In 2012, Ms. Cotton published a book about the role of the Citizenship Education Program in the Civil Rights Movement titled “If Your Back’s Not Bent”, Atria Books, publisher, a division of Simon & Schuster. In that same year, she traveled to the West Bank with an inter-faith delegation of twenty-three civil and human rights advocates and educators and clergy to meet with Israeli and Palestinian organizations and activists involved in the non-violent movement for Palestinian freedom and democracy.
Education
-Undergraduate work, Shaw University in Raleigh, North Carolina
-BA in English and Library Science, Virginia State College in Petersburg, Virginia, 1955
-Master’s degree in Speech Therapy, Boston University, 1960
Dorothy Cotton, the CEP for the 21st Century and the Dorothy Cotton Institute
Dorothy Cotton was one of the most important unsung heroes of the Civil Rights Movement and her accomplishments are a testament to the essential but often overlooked role of women in that and other liberation struggles. As Education Director of the Southern Christian Leadership Conference (SCLC) her leadership contributed significantly to a movement that has altered the course of social and political life in the United States and transformed the place of African Americans and all people of color in civic engagement and leadership.

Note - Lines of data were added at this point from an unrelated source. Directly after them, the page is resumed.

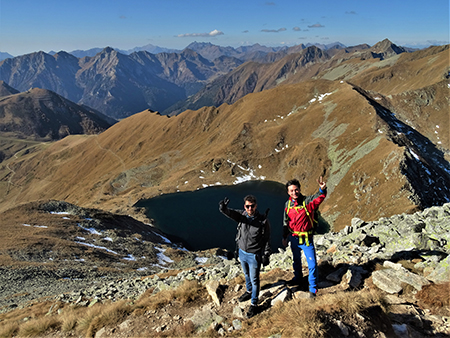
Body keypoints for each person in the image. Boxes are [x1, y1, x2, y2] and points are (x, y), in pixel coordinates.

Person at [219, 195, 271, 318]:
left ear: (256, 206)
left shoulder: (263, 221)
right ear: (244, 206)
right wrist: (222, 207)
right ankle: (248, 291)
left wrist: (266, 254)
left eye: (252, 206)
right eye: (247, 206)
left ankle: (254, 304)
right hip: (242, 252)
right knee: (246, 275)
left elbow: (267, 239)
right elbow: (229, 213)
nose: (250, 208)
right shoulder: (241, 216)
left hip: (254, 255)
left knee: (254, 279)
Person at [282, 176, 327, 297]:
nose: (294, 192)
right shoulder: (288, 204)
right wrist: (285, 236)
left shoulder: (307, 202)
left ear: (299, 189)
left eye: (296, 190)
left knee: (312, 265)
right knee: (296, 261)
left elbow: (319, 198)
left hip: (306, 239)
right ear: (288, 192)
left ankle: (313, 288)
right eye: (291, 190)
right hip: (294, 239)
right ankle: (298, 278)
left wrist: (322, 189)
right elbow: (286, 222)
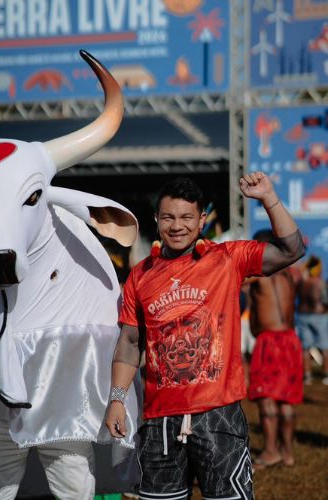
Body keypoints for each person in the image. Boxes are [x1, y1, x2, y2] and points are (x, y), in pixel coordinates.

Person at [105, 173, 305, 499]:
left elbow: (291, 248)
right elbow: (129, 342)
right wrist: (116, 398)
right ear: (156, 220)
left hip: (219, 416)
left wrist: (269, 197)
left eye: (186, 217)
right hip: (159, 422)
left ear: (201, 221)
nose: (177, 226)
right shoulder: (140, 276)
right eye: (168, 217)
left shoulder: (227, 259)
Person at [247, 230, 303, 468]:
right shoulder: (294, 275)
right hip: (290, 339)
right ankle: (287, 453)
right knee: (286, 400)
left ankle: (270, 452)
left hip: (270, 341)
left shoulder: (259, 274)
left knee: (267, 398)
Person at [297, 256, 327, 384]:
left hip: (303, 315)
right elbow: (326, 301)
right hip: (319, 316)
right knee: (325, 347)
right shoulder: (320, 283)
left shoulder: (303, 282)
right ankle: (326, 375)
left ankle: (307, 376)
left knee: (305, 348)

The Citizenship Education Program (CEP) led by Dorothy Cotton (with a team including Andrew Young, Bernice Robinson, Ben Mack, Victoria Gray Adams BJ Johnson, Annell Ponder and Septima Clark), was a critical component of the SCLC’s overall organizing strategy. The CEP helped ordinary people identify what was intolerable in their circumstances, envision the changes they desired, learn their civil rights, prepare for democratic engagement, and craft courageous strategies for organizing communities and speaking truth to power. It fostered the transformation of often poorly educated and disenfranchised people from “victims” to full “citizens.” The victories won as a result of this work and the systemic and social changes attained through the growing power of the African American electorate and its emerging leadership ultimately led to state and federal protections against discrimination in voting, access to public accommodations, housing and employment throughout the nation.
Ms. Cotton’s lifework – based on the philosophy and practices of nonviolence, reconciliation and restoration, and grassroots leadership development – offers valuable models for human rights education, practice, and leadership, upon which the Dorothy Cotton Institute will build.
Ms. Cotton died on June 10, 2018 in Ithaca, NY.